DATA SUPPLIED:

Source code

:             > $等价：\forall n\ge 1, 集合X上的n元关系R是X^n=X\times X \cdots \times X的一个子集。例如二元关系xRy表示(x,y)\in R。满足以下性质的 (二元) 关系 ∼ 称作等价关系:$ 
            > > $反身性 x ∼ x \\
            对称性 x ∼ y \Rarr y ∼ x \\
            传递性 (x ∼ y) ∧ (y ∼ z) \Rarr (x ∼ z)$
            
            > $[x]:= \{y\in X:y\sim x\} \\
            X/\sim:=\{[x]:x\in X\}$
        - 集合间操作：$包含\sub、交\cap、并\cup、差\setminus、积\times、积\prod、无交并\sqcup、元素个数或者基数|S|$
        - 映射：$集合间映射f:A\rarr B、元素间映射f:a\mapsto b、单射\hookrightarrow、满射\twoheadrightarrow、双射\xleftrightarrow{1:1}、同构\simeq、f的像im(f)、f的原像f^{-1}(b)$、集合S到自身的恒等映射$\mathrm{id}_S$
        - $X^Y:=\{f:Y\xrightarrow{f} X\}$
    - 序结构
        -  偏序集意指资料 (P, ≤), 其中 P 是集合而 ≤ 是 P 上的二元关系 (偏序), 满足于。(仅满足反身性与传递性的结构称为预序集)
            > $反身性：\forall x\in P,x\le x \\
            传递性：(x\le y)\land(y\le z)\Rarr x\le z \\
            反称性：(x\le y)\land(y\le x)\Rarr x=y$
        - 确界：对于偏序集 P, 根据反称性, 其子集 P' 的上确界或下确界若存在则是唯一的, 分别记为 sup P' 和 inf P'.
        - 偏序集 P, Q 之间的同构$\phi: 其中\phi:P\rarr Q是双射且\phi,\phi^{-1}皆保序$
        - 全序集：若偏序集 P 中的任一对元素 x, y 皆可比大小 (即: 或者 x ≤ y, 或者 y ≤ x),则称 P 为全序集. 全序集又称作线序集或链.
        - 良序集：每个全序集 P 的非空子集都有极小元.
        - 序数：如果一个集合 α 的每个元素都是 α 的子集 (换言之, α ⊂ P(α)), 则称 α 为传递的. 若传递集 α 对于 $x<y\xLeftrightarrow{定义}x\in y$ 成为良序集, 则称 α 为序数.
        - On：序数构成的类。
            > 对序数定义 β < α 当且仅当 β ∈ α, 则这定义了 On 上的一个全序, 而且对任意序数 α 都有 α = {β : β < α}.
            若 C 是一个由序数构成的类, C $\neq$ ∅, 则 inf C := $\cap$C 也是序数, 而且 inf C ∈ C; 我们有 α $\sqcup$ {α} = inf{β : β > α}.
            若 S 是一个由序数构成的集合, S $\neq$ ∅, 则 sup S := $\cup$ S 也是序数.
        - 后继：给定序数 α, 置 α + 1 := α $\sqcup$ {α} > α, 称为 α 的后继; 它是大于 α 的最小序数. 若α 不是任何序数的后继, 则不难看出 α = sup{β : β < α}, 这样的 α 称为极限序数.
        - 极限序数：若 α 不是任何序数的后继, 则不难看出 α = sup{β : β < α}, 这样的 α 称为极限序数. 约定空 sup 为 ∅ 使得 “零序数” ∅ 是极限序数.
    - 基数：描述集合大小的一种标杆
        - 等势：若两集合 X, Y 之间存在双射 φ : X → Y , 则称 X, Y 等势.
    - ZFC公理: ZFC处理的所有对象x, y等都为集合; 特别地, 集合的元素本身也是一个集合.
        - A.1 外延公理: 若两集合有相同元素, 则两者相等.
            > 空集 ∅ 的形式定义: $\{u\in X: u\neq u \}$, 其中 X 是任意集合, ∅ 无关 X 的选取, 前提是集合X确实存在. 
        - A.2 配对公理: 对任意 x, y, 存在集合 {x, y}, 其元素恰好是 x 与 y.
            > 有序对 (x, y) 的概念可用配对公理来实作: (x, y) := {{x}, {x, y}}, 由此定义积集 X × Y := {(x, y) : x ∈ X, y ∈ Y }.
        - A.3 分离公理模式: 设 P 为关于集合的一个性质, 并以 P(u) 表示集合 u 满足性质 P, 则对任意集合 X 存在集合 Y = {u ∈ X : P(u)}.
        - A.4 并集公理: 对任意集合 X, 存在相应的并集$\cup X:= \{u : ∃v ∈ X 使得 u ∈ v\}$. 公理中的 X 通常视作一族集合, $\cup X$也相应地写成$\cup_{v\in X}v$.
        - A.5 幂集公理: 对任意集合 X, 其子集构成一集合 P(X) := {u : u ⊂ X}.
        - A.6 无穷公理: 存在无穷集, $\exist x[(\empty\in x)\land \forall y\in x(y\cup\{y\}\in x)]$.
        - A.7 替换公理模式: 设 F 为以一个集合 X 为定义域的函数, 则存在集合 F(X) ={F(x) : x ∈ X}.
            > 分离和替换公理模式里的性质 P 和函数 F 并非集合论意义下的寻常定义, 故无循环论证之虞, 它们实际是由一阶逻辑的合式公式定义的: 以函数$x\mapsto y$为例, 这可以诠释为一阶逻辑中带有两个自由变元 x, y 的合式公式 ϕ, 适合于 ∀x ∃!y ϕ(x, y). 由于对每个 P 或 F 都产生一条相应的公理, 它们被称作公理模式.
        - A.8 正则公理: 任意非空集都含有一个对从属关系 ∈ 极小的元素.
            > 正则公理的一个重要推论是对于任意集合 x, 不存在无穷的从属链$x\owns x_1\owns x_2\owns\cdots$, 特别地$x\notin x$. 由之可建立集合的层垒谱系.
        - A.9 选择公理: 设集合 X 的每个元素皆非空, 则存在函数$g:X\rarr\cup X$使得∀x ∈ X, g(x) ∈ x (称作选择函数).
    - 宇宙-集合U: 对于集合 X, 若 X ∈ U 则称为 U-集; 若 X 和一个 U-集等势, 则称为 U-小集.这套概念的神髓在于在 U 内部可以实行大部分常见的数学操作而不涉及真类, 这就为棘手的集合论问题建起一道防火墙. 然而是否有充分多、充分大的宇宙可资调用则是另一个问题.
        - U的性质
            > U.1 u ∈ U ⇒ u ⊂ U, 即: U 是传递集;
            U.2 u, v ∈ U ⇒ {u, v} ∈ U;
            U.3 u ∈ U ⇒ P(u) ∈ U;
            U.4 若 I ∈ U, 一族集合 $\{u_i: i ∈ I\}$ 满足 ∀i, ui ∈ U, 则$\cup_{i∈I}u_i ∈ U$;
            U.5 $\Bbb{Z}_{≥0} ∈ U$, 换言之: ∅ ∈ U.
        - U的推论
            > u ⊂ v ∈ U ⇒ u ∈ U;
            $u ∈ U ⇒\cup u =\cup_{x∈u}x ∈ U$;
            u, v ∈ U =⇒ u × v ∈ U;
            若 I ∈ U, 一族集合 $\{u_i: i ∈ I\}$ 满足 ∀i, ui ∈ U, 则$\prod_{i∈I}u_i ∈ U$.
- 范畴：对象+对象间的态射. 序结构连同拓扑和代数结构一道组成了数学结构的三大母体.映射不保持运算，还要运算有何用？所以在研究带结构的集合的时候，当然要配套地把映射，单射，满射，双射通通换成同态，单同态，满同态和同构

GOAL OF THE EXERCISE:
Find the lines in the records that contain the word "times", then copy every one of them.

EXERCISE OUTPUT:
:             > $等价：\forall n\ge 1, 集合X上的n元关系R是X^n=X\times X \cdots \times X的一个子集。例如二元关系xRy表示(x,y)\in R。满足以下性质的 (二元) 关系 ∼ 称作等价关系:$ 
        - 集合间操作：$包含\sub、交\cap、并\cup、差\setminus、积\times、积\prod、无交并\sqcup、元素个数或者基数|S|$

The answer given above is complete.